Risk Management

Risk management is a crucial priority for Rollie's trading engine, and the platform incorporates various measures to help users mitigate risks and ensure secure trading. Here are some critical risk management features:

  1. Slippage Tolerance: Users can set their preferred slippage tolerance level to protect against unfavorable price differences. The transaction will be reverted if the price falls beyond the set threshold to prevent potential unexpected losses;

  2. Circuit Breakers: Rollie's trading engine utilizes circuit breakers to pause trading during periods of extreme volatility. This helps avoid liquidity imbalances and sudden price crashes, reducing the risk of significant losses;

  3. 3 Open Trades per Trading Pair per Wallet - limitation to be removed in the future (coming soon);

  4. 900% winning percentage cap per trade collateral - being risk management for liquidity providers;

  5. Risk Monitoring: Rollie's robust monitoring systems actively detect and prevent risks like flash loans, front-running, and market manipulation. The risk management team works to safeguard users and maintain a safe trading environment;

  6. User Awareness: Users can minimize risks by conducting thorough research, understanding market conditions, and setting appropriate trading parameters such as limits and stop-loss orders.

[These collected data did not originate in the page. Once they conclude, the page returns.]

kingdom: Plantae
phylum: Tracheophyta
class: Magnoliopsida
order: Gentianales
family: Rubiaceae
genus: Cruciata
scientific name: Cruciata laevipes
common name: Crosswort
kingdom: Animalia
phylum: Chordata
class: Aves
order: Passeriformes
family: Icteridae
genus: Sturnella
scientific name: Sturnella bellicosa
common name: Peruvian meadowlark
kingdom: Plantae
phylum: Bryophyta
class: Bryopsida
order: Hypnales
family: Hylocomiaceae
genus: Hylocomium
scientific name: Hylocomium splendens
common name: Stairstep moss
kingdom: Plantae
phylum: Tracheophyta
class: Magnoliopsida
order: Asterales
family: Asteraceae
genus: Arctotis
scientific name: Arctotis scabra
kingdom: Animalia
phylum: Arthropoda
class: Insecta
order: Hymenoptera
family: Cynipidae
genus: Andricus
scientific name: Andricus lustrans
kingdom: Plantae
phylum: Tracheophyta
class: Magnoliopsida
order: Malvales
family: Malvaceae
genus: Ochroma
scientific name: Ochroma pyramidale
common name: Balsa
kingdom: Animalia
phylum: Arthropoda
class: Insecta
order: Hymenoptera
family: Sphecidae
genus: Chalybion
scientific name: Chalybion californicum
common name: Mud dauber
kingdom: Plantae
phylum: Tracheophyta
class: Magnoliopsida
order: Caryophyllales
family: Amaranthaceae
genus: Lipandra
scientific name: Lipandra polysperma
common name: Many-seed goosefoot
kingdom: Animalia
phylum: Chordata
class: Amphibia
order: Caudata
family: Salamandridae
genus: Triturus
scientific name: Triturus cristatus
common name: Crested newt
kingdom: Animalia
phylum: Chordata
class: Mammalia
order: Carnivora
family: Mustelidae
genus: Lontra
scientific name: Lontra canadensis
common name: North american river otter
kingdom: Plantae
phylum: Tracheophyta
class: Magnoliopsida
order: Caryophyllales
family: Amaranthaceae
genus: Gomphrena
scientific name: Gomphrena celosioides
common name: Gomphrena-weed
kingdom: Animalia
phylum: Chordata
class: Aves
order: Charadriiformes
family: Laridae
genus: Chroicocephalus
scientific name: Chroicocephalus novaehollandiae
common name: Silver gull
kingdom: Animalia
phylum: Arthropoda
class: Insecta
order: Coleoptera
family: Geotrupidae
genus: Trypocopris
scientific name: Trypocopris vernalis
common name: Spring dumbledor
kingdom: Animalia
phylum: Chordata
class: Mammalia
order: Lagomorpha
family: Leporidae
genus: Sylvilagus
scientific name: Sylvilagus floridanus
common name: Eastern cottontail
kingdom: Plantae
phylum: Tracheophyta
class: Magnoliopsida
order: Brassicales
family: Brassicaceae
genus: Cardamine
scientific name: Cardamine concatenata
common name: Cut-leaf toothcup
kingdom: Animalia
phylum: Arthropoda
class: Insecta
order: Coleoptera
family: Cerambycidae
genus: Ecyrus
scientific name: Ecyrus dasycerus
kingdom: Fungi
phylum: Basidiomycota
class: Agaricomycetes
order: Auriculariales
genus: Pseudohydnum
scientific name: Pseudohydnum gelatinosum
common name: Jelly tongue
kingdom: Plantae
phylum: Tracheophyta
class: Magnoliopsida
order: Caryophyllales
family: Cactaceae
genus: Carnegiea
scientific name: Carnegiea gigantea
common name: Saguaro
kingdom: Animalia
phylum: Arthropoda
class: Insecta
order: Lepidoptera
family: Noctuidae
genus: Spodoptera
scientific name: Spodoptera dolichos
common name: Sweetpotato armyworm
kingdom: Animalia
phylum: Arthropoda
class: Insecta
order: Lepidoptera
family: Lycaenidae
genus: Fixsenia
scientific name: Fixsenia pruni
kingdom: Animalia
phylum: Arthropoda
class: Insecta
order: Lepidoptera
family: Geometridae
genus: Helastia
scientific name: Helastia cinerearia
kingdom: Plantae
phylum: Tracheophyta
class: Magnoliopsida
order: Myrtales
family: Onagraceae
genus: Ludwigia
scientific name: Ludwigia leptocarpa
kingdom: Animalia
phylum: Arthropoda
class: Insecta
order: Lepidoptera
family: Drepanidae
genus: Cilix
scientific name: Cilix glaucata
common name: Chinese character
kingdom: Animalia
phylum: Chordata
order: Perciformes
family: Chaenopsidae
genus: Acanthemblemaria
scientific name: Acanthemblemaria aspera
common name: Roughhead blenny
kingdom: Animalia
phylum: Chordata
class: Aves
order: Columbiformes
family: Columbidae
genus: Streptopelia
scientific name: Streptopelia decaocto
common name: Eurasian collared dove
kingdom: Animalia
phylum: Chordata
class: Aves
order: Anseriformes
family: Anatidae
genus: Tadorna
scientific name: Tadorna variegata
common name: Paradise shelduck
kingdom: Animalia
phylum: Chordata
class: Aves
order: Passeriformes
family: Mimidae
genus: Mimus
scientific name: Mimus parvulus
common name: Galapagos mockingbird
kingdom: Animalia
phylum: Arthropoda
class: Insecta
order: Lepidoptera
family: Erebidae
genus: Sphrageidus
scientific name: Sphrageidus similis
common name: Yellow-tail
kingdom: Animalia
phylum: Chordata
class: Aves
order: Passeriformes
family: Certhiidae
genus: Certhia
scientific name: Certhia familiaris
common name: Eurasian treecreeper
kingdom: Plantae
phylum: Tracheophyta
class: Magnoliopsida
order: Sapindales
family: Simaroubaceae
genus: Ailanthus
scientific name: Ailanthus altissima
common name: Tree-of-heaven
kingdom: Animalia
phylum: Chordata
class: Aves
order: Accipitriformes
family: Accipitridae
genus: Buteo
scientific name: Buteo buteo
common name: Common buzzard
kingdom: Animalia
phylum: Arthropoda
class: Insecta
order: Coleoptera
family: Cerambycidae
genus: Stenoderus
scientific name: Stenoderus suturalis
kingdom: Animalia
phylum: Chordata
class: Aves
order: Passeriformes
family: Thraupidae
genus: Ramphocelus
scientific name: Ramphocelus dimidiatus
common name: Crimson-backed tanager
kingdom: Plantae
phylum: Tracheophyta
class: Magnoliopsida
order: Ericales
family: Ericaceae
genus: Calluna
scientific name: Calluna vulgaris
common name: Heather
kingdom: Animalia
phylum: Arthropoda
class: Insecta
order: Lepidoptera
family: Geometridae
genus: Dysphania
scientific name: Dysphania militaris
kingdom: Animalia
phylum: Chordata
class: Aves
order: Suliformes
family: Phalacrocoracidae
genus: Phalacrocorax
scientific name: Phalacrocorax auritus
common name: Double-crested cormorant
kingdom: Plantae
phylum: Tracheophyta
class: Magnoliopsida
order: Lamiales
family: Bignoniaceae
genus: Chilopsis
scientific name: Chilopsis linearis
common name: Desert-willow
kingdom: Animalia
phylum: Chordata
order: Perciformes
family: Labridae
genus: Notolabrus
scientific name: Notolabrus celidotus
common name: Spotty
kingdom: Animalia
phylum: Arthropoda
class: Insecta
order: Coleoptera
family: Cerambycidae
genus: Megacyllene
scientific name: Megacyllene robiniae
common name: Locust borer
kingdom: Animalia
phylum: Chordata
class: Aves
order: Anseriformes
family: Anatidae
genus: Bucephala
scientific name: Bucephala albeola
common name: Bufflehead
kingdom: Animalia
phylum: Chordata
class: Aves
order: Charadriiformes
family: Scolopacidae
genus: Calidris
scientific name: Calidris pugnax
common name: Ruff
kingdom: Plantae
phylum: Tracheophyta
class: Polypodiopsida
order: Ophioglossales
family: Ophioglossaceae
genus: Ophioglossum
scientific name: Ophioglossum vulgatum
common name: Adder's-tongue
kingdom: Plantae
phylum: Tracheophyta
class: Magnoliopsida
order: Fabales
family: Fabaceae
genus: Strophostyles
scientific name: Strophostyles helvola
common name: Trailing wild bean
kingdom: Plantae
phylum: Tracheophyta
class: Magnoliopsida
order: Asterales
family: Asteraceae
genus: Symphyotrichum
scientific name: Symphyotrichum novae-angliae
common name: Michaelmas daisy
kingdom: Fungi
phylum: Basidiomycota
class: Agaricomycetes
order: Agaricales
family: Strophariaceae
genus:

While Rollie implements risk management measures, users must use their discretion when trading and acknowledge the inherent risks. Conducting research, comprehending market conditions, and carefully assessing potential risks are necessary before making any transactions.

Rollie's trading engine is designed to provide users with a secure and efficient trading environment. By incorporating advanced risk management features and promoting fair and transparent trading practices, Rollie aims to ensure a reliable trading experience for its users.


Rollie offers decentralized financial opportunities that have the potential for high returns. However, it's essential to understand the risks of using Rollie.

Various risks are associated with using Rollie, such as market volatility, smart contract risk, regulatory changes, and contract failure or bugs. Market volatility means that the value of assets can change unexpectedly, while smart contract risk involves the possibility of smart contracts having bugs or vulnerabilities.

Regulatory changes worldwide can impact decentralized finance services' availability and legality, and contract failure or bugs may occur. Moreover, there are potential risks associated with staking, such as committing to withdrawal processing times for assets and losing them if the staking pool faces issues.

Rollie does not guarantee returns or profits; users are responsible for their investments. However, Rollie is working to provide a secure and transparent platform for users.

By understanding these risks and taking precautions, users can make informed decisions about investing in Rollie while minimizing the potential impact of the risks involved.